Des 28 centres français, celui de Paris-Descartes est le plus grand et le plus prestigieux. D’importantes innovations médicales y ont vu le jour. Le Pr Lantieri s’est notamment préparé, dans les années 2000, à réaliser les premières greffes du visage. Peu de temps avant les révélations de l’Express, le Pr Lantieri demande à l’université de réaliser de nouvelles dissections. Surprise, il doit désormais payer. Pourtant selon le droit français, le corps humain ne peut être monnayé.   

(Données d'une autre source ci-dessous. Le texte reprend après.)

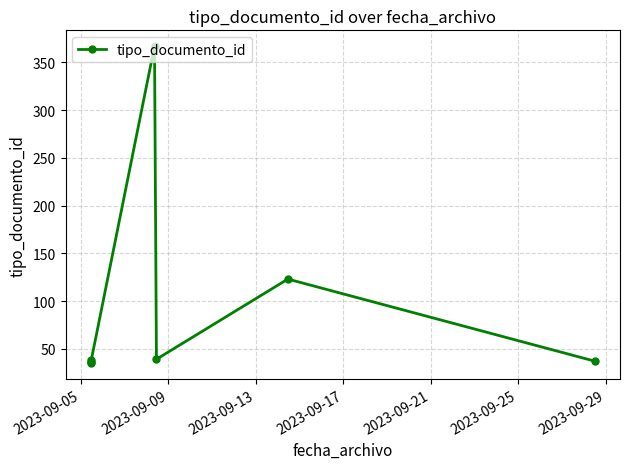

How many points are lower than both their immediate neighbors (excluding endpoints)?

2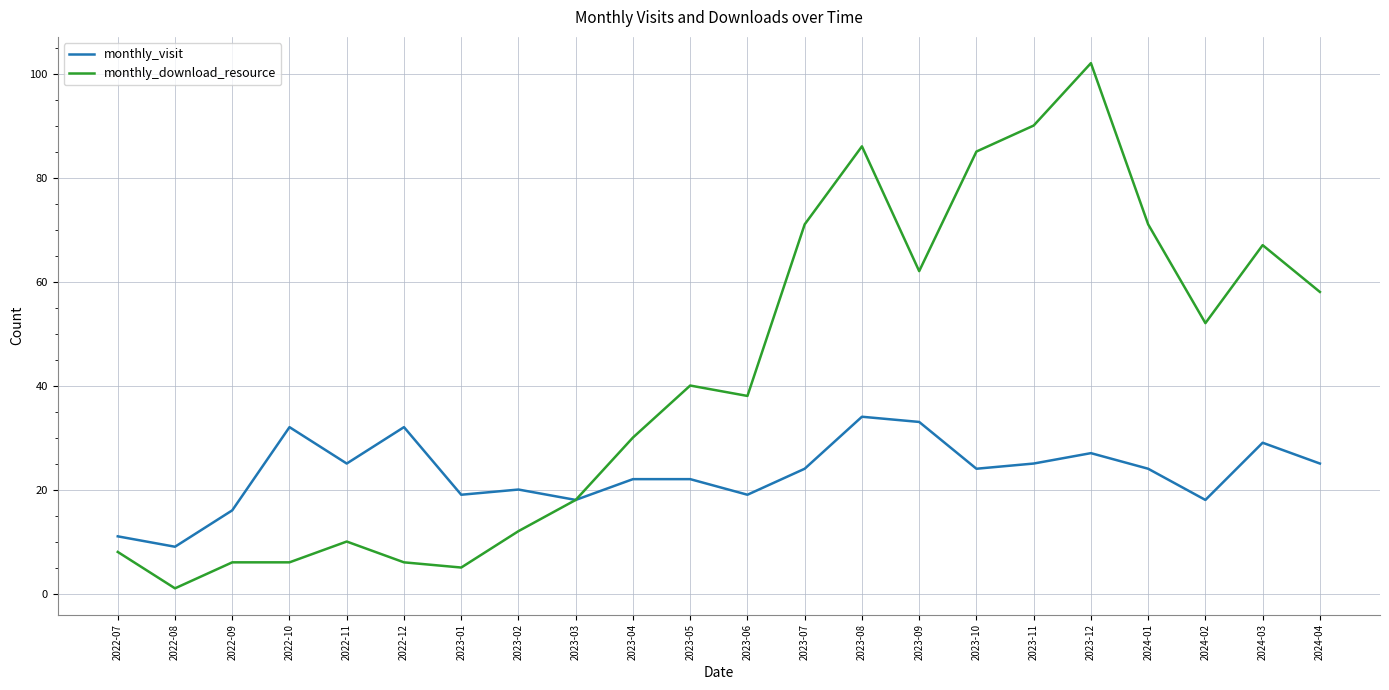

What is the spread (max minus min) of values at 2022-12?

26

« On m’a demandé 950 hors taxe pour l’accès aux locaux pour faire la dissection + 900 euros par cadavre. Je suis carrément tombé de ma chaise. De recevoir un document dans lequel j’avais même un RIB pour pouvoir payer me paraissait sidérant. Donc je l’ai signalé, j’ai dit je ne paierai pas pour avoir accès au corps. Ca me paraît tout à fait inadapté. Il s’agit d’un corps humain, on leur doit le respect. Ces gens l’ont donné gratuitement, il n’y a pas de raison de faire de commerce dessus », s’indigne le Pr Laurent Lantieri, chirurgien plastique reconstructeur, à l’hôpital européen Georges-Pompidou, à Paris. 

24 familles ont porté plainte

Depuis la révélation de l’affaire, une enquête préliminaire a été ouverte pour atteinte à l’intégrité d’un cadavre. Un délit passible d’un an de prison et de 15000 euros d’amende. 24 familles ont porté plainte pour « atteinte au respect dû aux morts » et 8 autres familles déposeront plainte mi-mars. Tous, attendent une chose. 

« Que les personnes responsables soient condamnés déjà. Il faut qu’une Justice soit rendue à nos proches… Et ensuite oui, que ça ne se reproduise plus. Qu’une loi encadre le don des corps”, explique Christine Letellier, proche d’un défunt. 

L’université a présenté ses excuses aux familles et le centre du don des corps a été provisoirement fermé. L’établissement n’a pas souhaité répondre à nos questions.